Google has introduced a new ad trend for mobile devices: displaying app-style ads on a publisher’s website. This feature is called page level advertising, which can be accessed through a Google AdSense account. It has been available as a beta to select publishers for a while now and will now be available to all publishers as a beta. This is a good move from a publisher’s point of view, as the display of generic ads on a mobile site may not be perfectly consistent in all situations. Now that you, as a publisher, can show ads at the bottom of the page much like you see in games and apps on mobile devices. On the other hand, the site will be filled with ads because page-level ads don’t count against the normal ad limit. Let’s see,

Create page-level ads

The process for creating page-level ads is similar to creating regular AdSense ads. Sign in to your Google AdSense account and go to the “My Ads” tab. Click on “Page Level Ads” under “Content” as shown in the image below:

 

Creating Page Level Ads in Google AdSense

Page Level Ad Formats

Currently, Google offers two ad formats and allows the publisher to enable both on the mobile site.

  1. Anchor/Overlay Ads – This ad, if enabled, will appear at the bottom of the page on mobile devices. Users can omit ads to hide from being shown.
  2. Vignette – This ad will be displayed during page load when users navigate from one page to another on a mobile device. This is a fullscreen ad and the user can dismiss it in a similar way to overlays.
Enable page-level ads in AdSense 

Enable page-level ads in AdSense

Getting a promotional code

Once you’ve enabled the required ad format for your mobile site, click the Get Code button and copy your ad code. You need to place the code between the header sections on the pages where you want to show ads.

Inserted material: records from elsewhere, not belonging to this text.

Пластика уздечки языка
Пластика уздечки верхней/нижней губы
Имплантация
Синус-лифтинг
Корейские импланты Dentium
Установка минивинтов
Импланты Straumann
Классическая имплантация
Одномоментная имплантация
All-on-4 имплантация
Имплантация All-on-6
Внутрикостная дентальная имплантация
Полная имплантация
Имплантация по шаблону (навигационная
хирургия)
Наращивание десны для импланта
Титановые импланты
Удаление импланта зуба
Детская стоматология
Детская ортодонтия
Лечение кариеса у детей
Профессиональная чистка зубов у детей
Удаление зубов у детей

Get the ad code for page-level ads 

Get the ad code for page-level ads

Testing ads at the page level

Since this is a beta version, Google allows publishers to test ads at the page level. After placing the ad code on the page, click the “Check” button.

Testing Page Level Ads 

Testing Page Level Ads

You will see the procedure for testing page-level ads on a mobile device, as shown below:

Page Level Ad Demo Testing 

Page Level Ad Demo Testing

Usually you need to open the page where you have pasted the ad code with the “#googleads” suffix. For example, if you pasted an ad code into the page URL “http://yoursite.com/”, open the URL “http://yoursite.com/#googleads” on your mobile device. We have tested on an iPhone and it works as explained by Google.

Testing page-level ads on iPhone 

Testing page-level ads on iPhone

The anchor ad can be seen at the bottom of the page, and the vignettes can be checked by clicking on the highlighted links.

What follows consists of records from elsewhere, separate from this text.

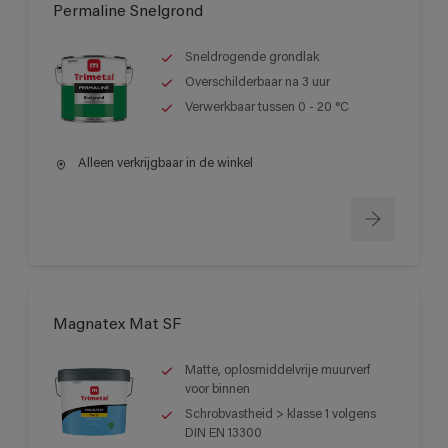
Permaline Snelgrond
Sneldrogende grondlak
Overschilderbaar na 3 uur
Verwerkbaar tussen 0 - 20 °C
Alleen verkrijgbaar in de winkel
Magnatex Mat SF
Matte, oplosmiddelvrije muurverf
voor binnen
Schrobvastheid > klasse 1 volgens
DIN EN 13300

Here’s a great video from Google explaining how page-level ads work:

 

Page Level Ad Score Summary

Here is a brief description of this new feature:

  • Page Level Ads is a beta feature that can be accessed through your Google AdSense account.
  • There are two types of formats available and Google may introduce new formats in the future.
  • These ads will not count towards the ad limit per page.
  • Make sure the ad code is inserted on pages that comply with the AdSense policies.
  • Users can close ads during the display.
  • Reports can be created to view ad revenue at the page level.
  • At the moment, there are no more settings, such as changing the color and borders of the ad.

Conclusion:

Well, displaying more ads will definitely help publishers increase their revenue. In addition, mobile formats are more attractive than regular AdSense ads (including responsive ads). We can also expect Google to introduce multiple ad formats with more personality in the future. On the other hand, bottom ads can get in the way of the submit and go to the top buttons. In addition, the site will appear more loaded with distracting ads and will affect the user experience as well as page loading speed.

Since Google’s matched content ads have been in beta for almost two years, and page-level ads are still open to all publishers in beta, we’ll have to wait and see how Google will continue to use these page-level ads.